== Challenge ==
Find every line in the listing below that contains the word "name" and copy each of those lines in full. The match is case-sensitive.

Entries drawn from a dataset
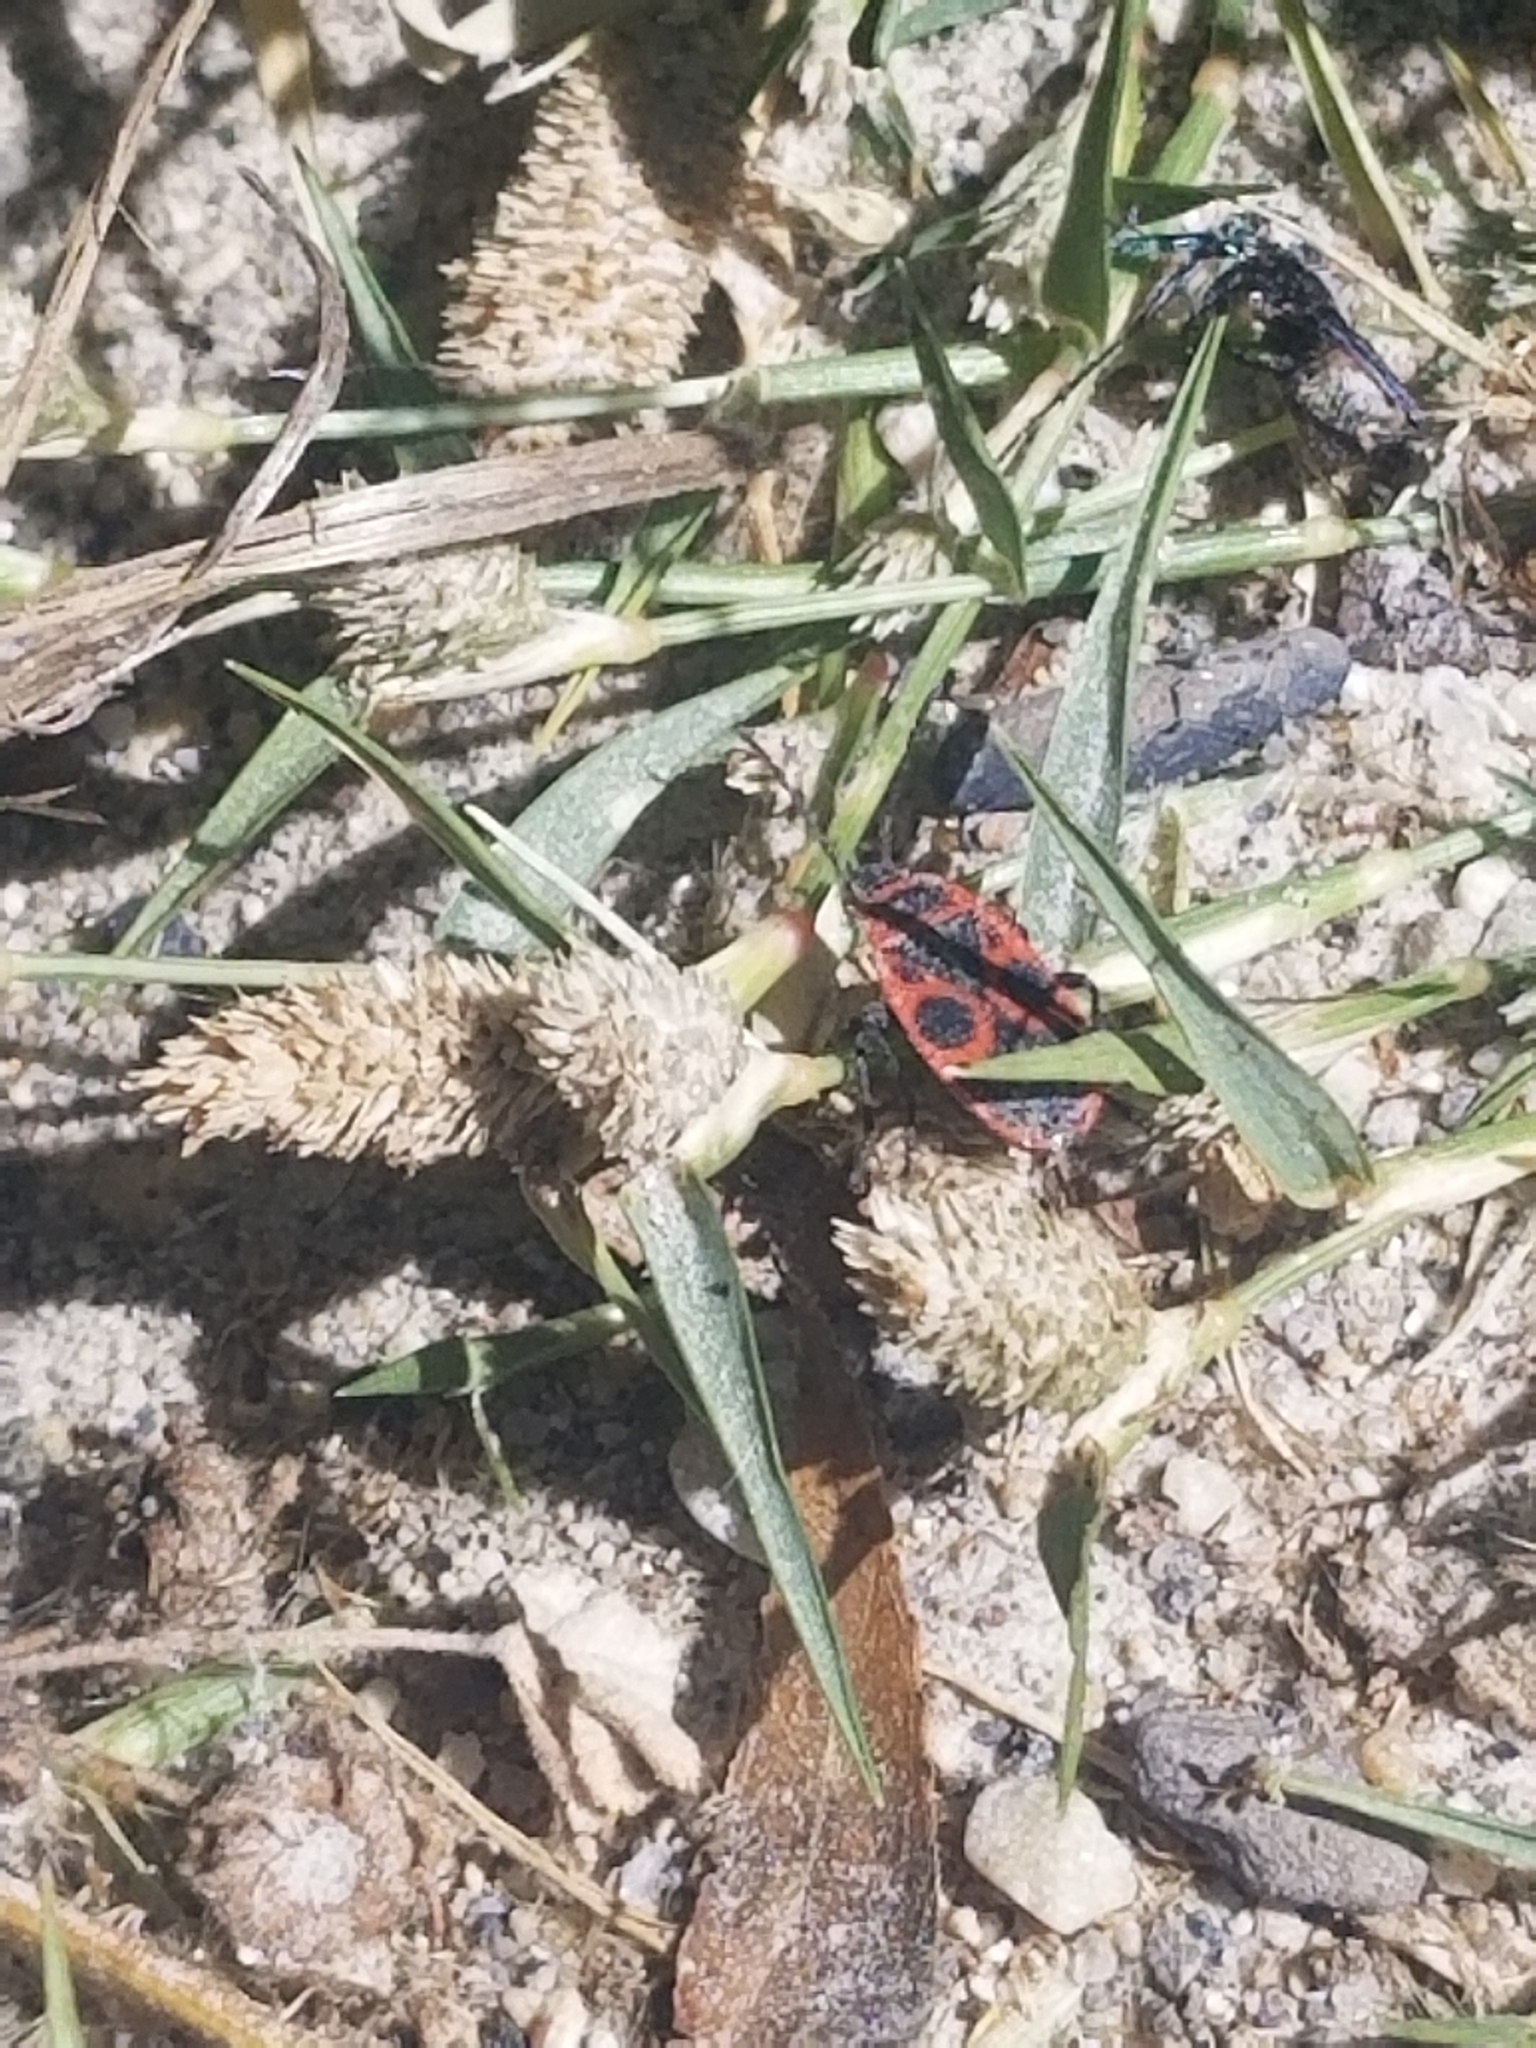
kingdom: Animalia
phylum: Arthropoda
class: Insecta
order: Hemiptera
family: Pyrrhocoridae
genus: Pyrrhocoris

--

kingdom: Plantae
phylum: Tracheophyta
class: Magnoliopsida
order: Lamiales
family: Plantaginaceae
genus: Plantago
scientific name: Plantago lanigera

---

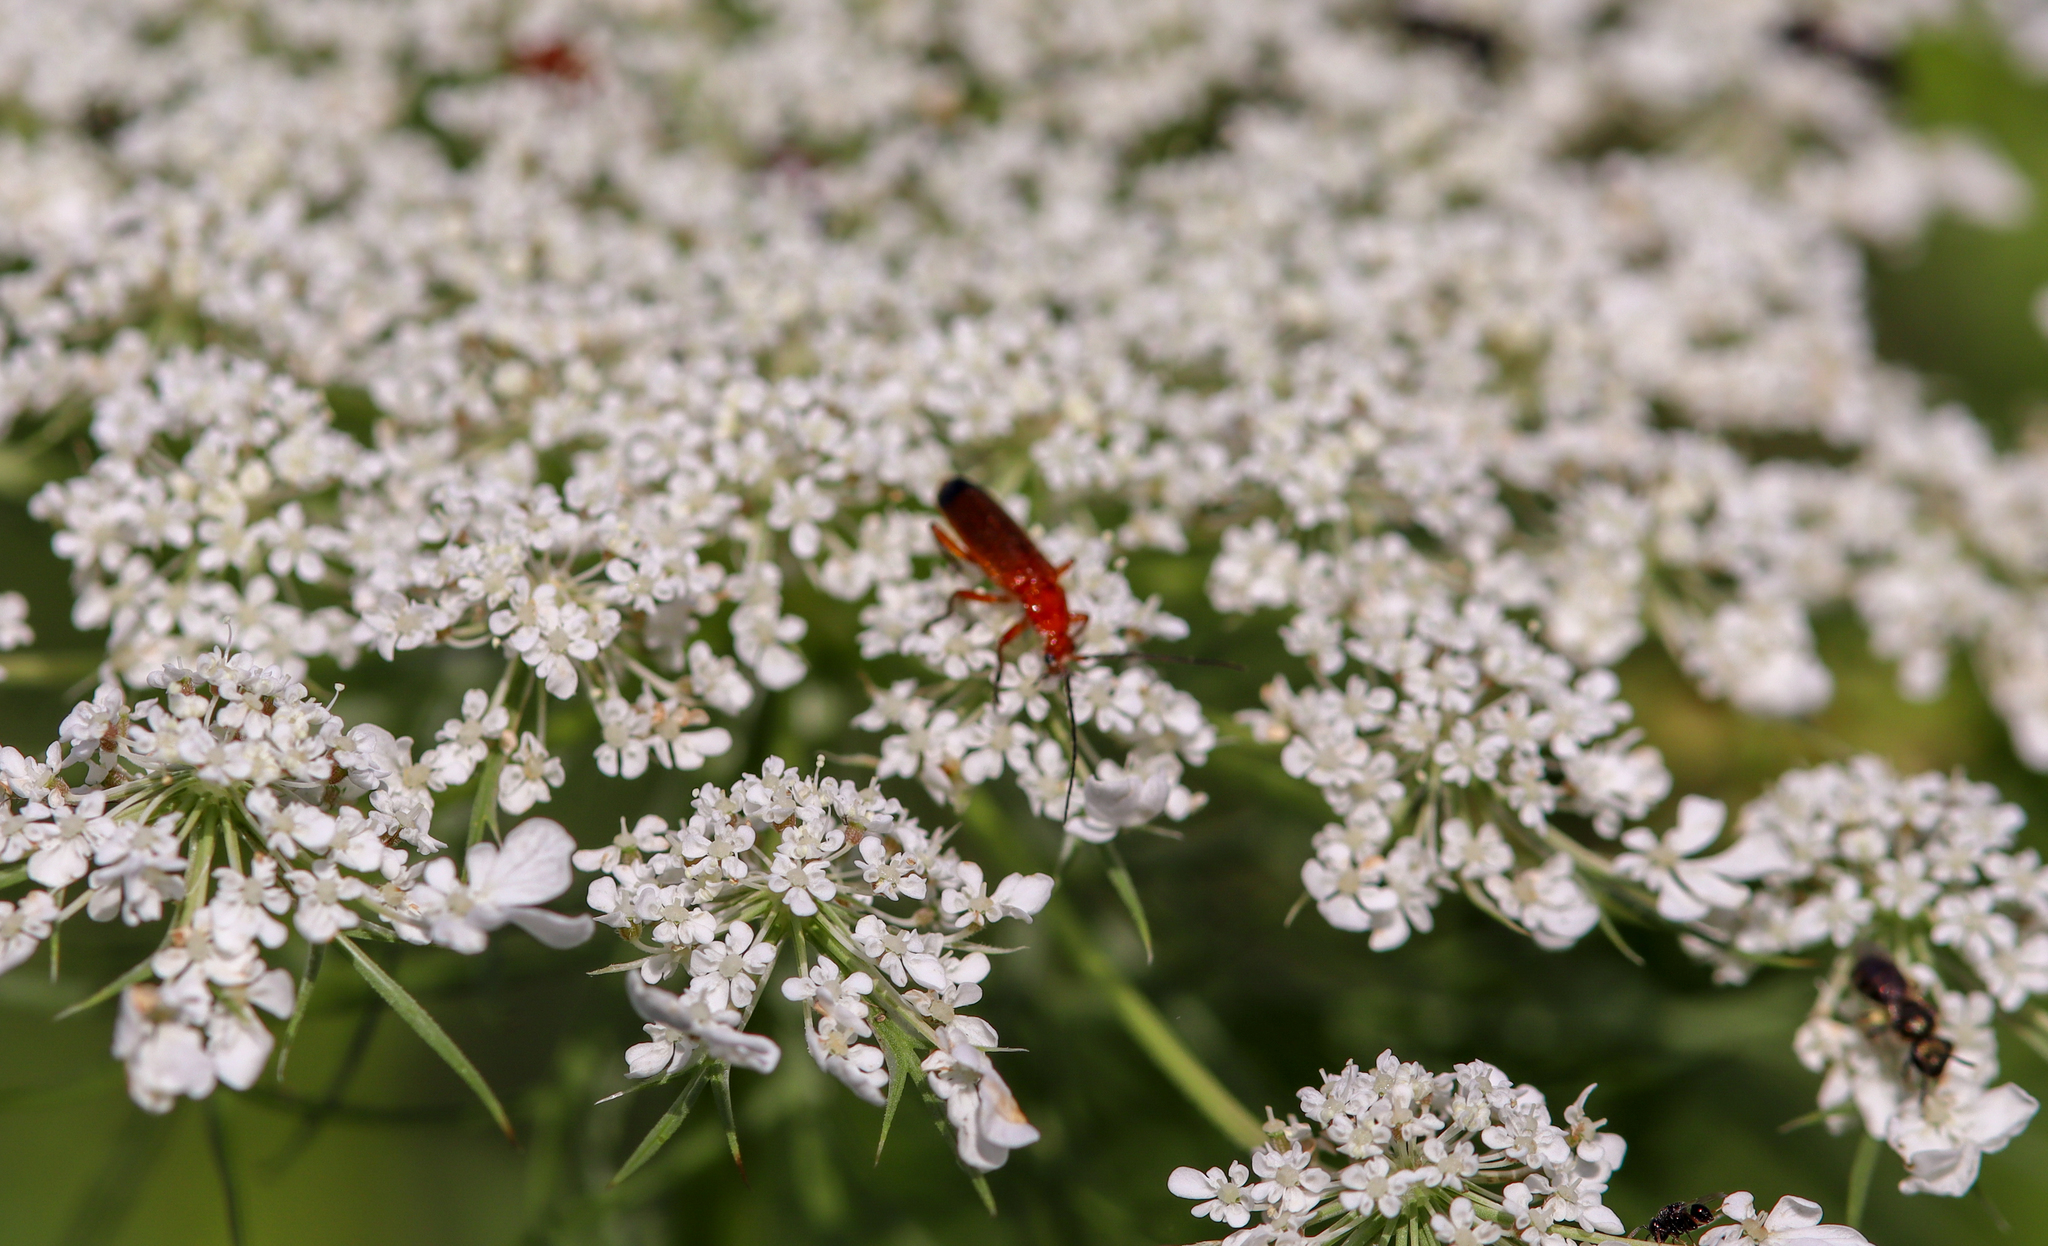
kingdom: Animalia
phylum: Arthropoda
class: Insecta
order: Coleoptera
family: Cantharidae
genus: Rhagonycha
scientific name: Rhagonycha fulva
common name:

== Exercise output ==
scientific name: Plantago lanigera
scientific name: Rhagonycha fulva
common name:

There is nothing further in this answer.